To do => Wherever a line in the data holds the word "компоненты", pull that line out.

━━━━━ Records for processing

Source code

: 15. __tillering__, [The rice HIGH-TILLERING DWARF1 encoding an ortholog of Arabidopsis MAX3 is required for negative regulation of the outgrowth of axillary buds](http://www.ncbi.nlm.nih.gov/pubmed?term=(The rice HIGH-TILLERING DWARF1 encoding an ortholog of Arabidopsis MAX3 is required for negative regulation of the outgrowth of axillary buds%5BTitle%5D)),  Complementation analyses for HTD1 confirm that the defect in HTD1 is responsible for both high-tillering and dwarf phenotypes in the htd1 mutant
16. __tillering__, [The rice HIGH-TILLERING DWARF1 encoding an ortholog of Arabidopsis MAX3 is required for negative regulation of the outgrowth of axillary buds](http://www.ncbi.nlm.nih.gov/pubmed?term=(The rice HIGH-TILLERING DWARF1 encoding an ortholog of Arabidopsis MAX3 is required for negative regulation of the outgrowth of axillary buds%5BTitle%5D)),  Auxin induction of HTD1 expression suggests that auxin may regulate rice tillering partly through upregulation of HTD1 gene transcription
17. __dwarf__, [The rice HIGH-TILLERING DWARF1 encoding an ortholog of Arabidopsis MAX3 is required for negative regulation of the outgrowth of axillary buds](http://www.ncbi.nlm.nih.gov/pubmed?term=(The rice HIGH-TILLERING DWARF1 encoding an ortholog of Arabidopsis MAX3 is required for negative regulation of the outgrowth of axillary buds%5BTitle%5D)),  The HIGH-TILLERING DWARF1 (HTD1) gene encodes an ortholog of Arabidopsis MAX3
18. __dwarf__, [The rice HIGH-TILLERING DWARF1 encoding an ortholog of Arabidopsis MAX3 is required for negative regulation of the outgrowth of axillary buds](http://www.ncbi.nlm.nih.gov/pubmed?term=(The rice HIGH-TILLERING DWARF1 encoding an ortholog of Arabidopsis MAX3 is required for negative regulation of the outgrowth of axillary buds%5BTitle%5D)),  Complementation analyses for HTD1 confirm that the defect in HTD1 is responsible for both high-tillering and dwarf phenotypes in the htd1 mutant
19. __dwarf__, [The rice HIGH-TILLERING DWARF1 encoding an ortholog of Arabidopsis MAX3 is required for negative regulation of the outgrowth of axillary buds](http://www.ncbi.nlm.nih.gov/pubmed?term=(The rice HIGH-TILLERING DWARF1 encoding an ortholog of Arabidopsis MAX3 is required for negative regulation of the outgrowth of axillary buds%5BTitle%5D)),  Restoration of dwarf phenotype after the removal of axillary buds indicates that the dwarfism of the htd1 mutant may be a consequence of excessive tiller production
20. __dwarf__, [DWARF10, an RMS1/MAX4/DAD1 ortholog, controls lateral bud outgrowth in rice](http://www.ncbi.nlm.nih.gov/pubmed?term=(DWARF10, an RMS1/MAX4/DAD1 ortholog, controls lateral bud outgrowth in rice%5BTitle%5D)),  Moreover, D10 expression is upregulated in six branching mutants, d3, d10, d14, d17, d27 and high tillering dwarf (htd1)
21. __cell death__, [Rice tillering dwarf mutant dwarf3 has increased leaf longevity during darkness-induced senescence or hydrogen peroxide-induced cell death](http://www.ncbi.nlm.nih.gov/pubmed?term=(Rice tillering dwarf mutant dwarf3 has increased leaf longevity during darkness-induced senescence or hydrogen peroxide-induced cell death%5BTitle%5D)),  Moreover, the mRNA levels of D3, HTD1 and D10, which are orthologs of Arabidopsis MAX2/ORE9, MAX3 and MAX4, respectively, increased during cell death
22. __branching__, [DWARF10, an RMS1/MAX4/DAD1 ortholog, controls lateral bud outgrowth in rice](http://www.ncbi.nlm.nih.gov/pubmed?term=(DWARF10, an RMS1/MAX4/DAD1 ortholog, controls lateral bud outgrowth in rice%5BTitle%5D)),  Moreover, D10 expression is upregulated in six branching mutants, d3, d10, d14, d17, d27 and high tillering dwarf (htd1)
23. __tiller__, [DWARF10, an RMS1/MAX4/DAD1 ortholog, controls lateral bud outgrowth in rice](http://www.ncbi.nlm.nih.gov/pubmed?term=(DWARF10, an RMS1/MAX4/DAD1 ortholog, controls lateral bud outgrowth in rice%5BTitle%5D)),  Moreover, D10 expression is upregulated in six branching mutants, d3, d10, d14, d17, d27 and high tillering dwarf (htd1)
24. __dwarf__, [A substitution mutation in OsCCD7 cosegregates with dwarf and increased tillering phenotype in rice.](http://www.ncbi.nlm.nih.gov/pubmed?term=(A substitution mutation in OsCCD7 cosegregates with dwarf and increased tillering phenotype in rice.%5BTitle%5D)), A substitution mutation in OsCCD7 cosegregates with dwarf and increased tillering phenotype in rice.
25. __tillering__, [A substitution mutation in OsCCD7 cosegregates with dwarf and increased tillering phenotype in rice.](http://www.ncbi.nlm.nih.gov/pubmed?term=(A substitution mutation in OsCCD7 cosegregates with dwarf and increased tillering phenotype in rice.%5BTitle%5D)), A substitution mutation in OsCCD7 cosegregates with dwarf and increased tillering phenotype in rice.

━━━━━━━━━━
━━━━━ Records for processing

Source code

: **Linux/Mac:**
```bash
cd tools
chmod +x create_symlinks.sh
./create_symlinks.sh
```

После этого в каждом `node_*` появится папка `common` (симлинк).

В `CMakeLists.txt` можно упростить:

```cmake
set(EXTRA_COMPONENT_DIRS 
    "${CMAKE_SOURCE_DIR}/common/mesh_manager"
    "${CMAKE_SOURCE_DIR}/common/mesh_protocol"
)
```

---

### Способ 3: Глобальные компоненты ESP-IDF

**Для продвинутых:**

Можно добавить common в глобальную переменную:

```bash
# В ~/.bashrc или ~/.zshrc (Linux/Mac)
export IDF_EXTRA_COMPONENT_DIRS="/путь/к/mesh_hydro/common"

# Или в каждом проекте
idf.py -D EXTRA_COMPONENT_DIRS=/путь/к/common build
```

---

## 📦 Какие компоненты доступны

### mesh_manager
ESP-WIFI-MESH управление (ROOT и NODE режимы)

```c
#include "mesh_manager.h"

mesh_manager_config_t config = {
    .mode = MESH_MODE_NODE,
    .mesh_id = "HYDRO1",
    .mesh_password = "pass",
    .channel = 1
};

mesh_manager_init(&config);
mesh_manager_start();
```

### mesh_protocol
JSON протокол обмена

━━━━━━━━━━

Result of this task =>
### Способ 3: Глобальные компоненты ESP-IDF
## 📦 Какие компоненты доступны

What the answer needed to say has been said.